WHAT YOU WILL DO: The number of lines below holding the string "Газонокосилка" is the only answer wanted.

┄┄┄┄┄┄

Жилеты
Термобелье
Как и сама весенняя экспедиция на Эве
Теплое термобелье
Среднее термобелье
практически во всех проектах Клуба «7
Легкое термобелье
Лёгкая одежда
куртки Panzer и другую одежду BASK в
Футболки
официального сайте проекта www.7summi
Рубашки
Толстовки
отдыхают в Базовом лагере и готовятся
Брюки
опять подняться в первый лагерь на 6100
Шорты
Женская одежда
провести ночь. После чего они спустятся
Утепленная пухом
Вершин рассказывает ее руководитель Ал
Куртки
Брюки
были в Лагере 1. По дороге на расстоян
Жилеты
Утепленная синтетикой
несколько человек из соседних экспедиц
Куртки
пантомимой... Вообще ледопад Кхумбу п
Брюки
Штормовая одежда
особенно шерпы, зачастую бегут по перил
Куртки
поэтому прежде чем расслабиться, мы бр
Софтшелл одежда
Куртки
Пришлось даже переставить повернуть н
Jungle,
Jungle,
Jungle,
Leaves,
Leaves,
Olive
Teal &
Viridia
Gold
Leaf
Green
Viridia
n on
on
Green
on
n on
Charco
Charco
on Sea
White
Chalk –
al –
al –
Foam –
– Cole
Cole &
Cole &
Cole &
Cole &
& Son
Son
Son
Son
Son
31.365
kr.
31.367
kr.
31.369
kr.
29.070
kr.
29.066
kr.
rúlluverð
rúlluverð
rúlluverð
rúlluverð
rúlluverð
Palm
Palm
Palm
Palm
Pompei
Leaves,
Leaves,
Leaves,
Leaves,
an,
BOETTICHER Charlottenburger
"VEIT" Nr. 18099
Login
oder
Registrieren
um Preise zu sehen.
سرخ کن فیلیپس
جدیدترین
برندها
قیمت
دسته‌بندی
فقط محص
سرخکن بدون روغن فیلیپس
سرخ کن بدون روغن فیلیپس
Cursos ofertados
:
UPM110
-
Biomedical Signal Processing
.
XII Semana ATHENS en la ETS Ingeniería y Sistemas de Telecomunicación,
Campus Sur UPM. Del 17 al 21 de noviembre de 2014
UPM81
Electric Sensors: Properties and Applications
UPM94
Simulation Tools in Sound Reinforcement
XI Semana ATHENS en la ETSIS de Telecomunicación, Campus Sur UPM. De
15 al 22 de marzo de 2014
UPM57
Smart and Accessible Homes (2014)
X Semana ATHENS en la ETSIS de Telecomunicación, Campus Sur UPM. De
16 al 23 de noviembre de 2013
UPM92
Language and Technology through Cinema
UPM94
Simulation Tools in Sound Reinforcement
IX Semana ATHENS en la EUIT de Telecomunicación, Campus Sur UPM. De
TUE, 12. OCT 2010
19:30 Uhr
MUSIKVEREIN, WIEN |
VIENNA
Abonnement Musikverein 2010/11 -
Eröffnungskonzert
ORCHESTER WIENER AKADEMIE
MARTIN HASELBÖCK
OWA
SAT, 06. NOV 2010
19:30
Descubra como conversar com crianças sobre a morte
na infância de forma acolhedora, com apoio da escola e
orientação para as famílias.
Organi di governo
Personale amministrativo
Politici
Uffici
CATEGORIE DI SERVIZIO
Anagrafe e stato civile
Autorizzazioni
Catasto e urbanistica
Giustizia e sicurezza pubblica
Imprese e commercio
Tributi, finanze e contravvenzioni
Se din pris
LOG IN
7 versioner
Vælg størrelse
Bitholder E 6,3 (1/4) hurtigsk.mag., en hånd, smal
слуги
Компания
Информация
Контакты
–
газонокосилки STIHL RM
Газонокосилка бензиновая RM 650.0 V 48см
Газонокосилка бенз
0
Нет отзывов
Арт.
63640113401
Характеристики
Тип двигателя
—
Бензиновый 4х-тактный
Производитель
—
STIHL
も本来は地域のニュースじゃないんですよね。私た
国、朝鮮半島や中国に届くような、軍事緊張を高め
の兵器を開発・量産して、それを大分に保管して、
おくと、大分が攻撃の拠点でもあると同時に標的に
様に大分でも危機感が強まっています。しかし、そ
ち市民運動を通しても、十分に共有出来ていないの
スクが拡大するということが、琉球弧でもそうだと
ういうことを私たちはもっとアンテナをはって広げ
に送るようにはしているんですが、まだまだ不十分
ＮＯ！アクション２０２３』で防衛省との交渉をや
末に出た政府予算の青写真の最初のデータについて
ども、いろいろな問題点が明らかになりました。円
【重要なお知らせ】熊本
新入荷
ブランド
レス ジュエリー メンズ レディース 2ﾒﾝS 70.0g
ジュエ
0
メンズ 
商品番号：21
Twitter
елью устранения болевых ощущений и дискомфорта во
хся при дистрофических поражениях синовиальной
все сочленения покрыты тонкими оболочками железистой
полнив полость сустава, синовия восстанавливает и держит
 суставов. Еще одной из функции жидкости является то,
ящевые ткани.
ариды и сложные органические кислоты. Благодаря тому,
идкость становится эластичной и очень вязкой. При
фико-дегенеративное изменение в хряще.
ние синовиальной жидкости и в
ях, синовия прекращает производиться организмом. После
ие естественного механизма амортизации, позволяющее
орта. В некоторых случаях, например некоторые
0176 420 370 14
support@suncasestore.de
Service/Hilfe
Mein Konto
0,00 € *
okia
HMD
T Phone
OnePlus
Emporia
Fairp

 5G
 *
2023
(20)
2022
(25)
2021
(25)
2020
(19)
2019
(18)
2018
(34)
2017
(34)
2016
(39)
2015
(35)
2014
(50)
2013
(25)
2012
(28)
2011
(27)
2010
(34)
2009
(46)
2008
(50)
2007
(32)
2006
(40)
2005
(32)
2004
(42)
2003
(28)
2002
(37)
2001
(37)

┄┄┄┄┄┄

EXERCISE SOLUTION: 2